MARKET WATCH: Energy prices slip, market seeks signs from OPEC
Energy prices slipped Nov. 26 in anticipation of a possible production increase at the Dec. 5 OPEC meeting and fear that a slowing global economy will reduce demand for crude.
HOUSTON, Nov. 27 -- Energy prices slipped Nov. 26 in anticipation of a possible production increase at the Dec. 5 meeting of the Organization of Petroleum Exporting Countries and fear that a slowing global economy will reduce demand for crude.
At their Sept. 11 meeting in Vienna, OPEC ministers voted to increase production by 500,000 b/d effective Nov. 1. At least half of that is now coming into the world market. "According to Saudi Arabian officials, Saudi Arabia is currently producing 9 million b/d, which compares to 8.75 million b/d in October," said analysts in the Houston office of Raymond James & Associates Inc.
OPEC officials, however, claim speculation and political tensions are driving up the price of crude, not lack of supply. In a Nov. 18 interview, Galo Chiroba, Ecuador's oil minister, expressed doubt there would be any proposals to change current production quotas at the upcoming meeting. Ecuador pulled out of OPEC in a 1992 disagreement over production and membership fees, but it rejoined the group—becoming the 13th member—at a meeting of OPEC heads of state Nov. 17.
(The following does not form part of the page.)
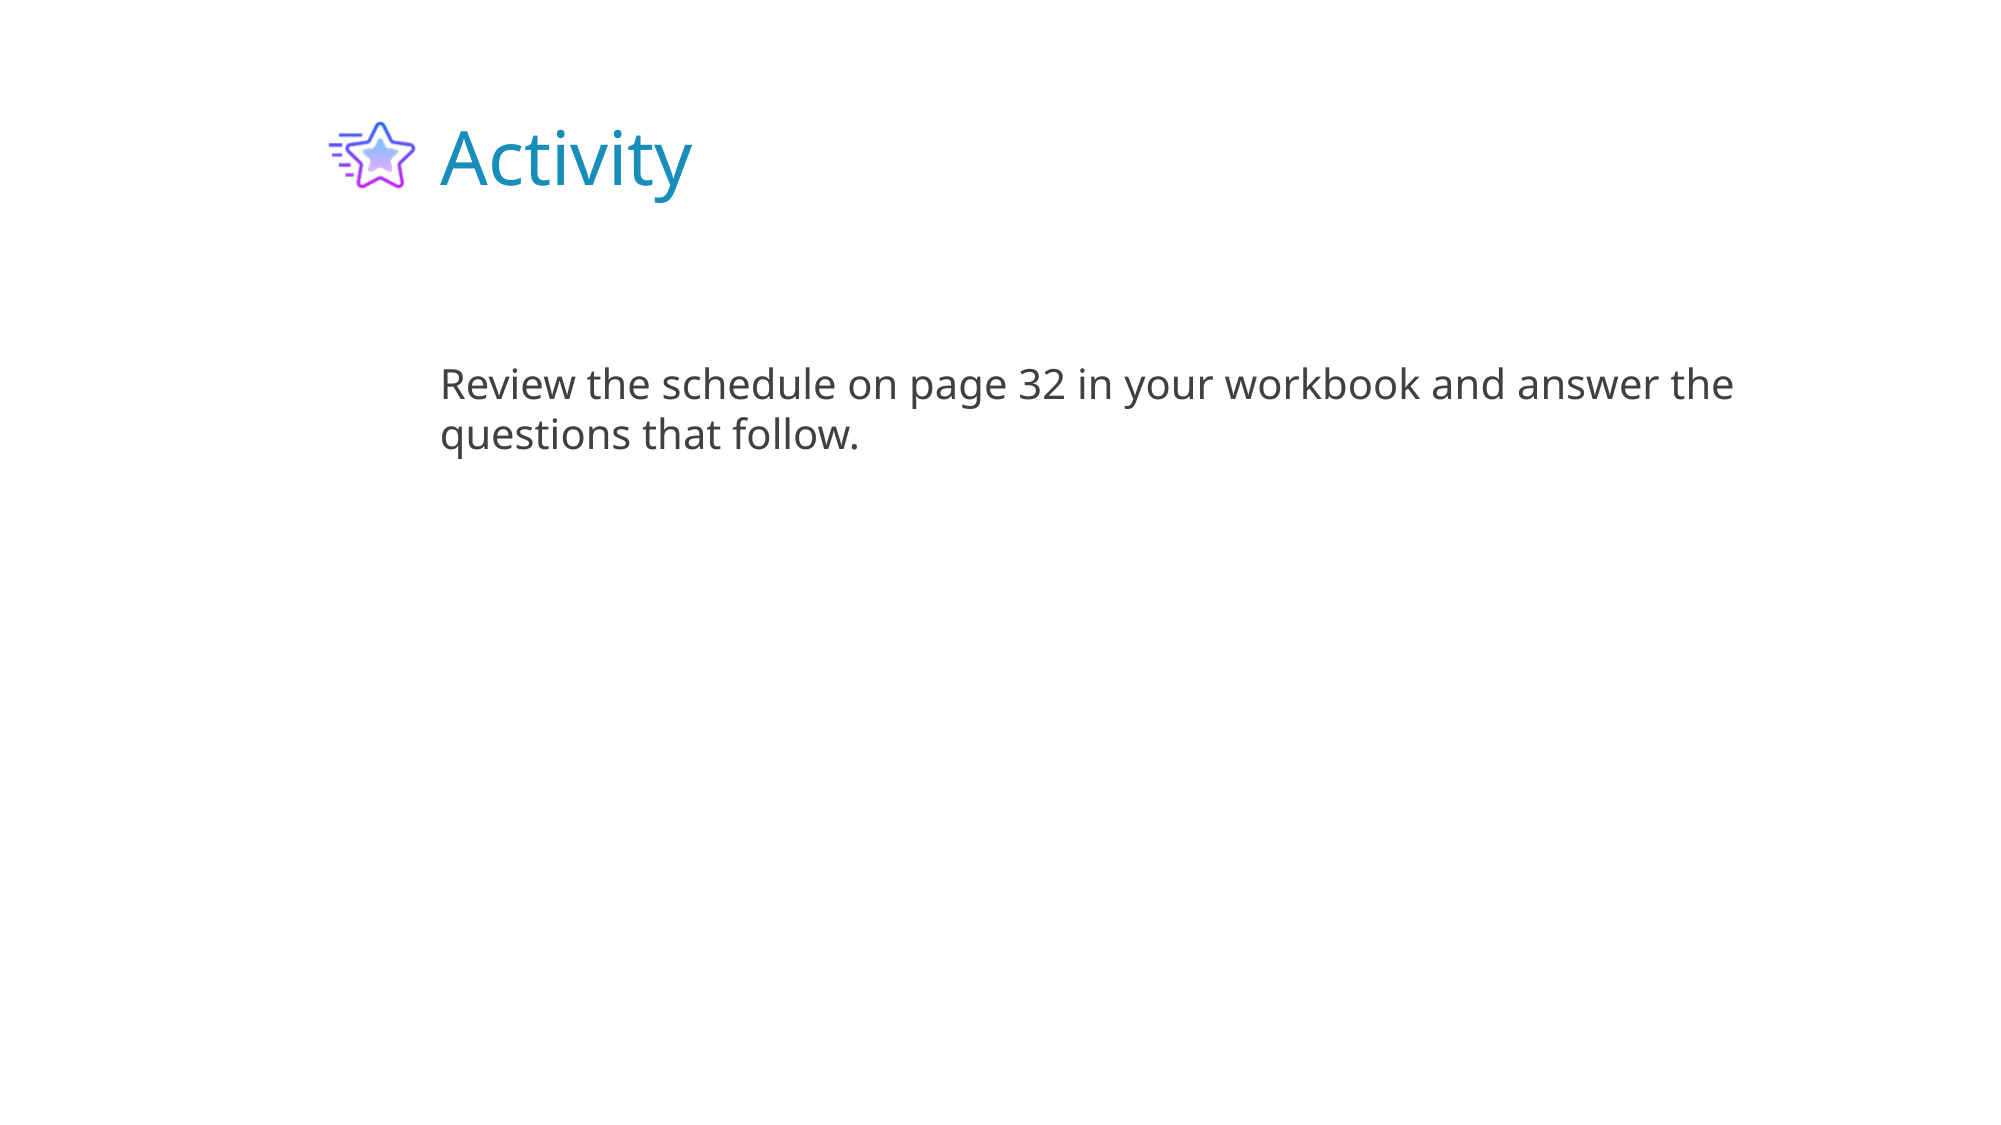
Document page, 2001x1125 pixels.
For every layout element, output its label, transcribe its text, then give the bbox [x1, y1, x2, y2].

list Review the schedule on page 32 in your workbook and answer the questions that follow. [424, 350, 1888, 1074]
title Activity [425, 102, 1888, 313]
picture [319, 102, 425, 208]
The crude futures market "is a die-hard," said Olivier Jakob, managing director of Petromatrix GMBH, Zug, Switzerland. "It had a relatively small correction but was still supported on the 5-day moving average and kept within the $96-99/bbl range." With forecasts of cold weather soon in the US, heating oil and natural gas futures are helping support oil prices. "But gasoline is showing more resistance and keeping the 3-2-1 refinery margin under pressure," Jakob said.
The market technically "still wants to test $100/bbl but has found so far strong resistance at $99/bbl and equities showing signs of indigestion at such level," Jakob said. He also noted that freight rates from the Persian Gulf are at "multimonth highs," which he sees as "a bearish flag" a week before OPEC's next meeting.
The January contract for benchmark US sweet, light crudes dropped 48¢ to $97.70/bbl Nov. 26 on the New York Mercantile Exchange. The February contract fell 37¢ to $96.76/bbl. On the US spot market, West Texas Intermediate was down 47¢ to $97.71/bbl. The December contract for reformulated blend stock for oxygenate blending (RBOB) declined by 2.56¢ to $2.44/gal on NYMEX. Heating oil for the same month, however, hit a record high of $2.73/gal in intraday trading before closing at $2.71/gal, up 0.24¢ for the day.
The December natural gas contract gained 2.3¢ to $7.72/MMbtu on NYMEX. On the US spot market at Henry Hub, La., gas jumped 74¢ to $7.53/MMbtu.
In London, the January IPE contract for North Sea Brent crude lost 44¢ to $95.32/bbl. Gas oil for December dropped $5.25 to $850.50/tonne.
The average price for OPEC' basket of 12 reference crudes gained 32¢ to $91.84/bbl on Nov. 26.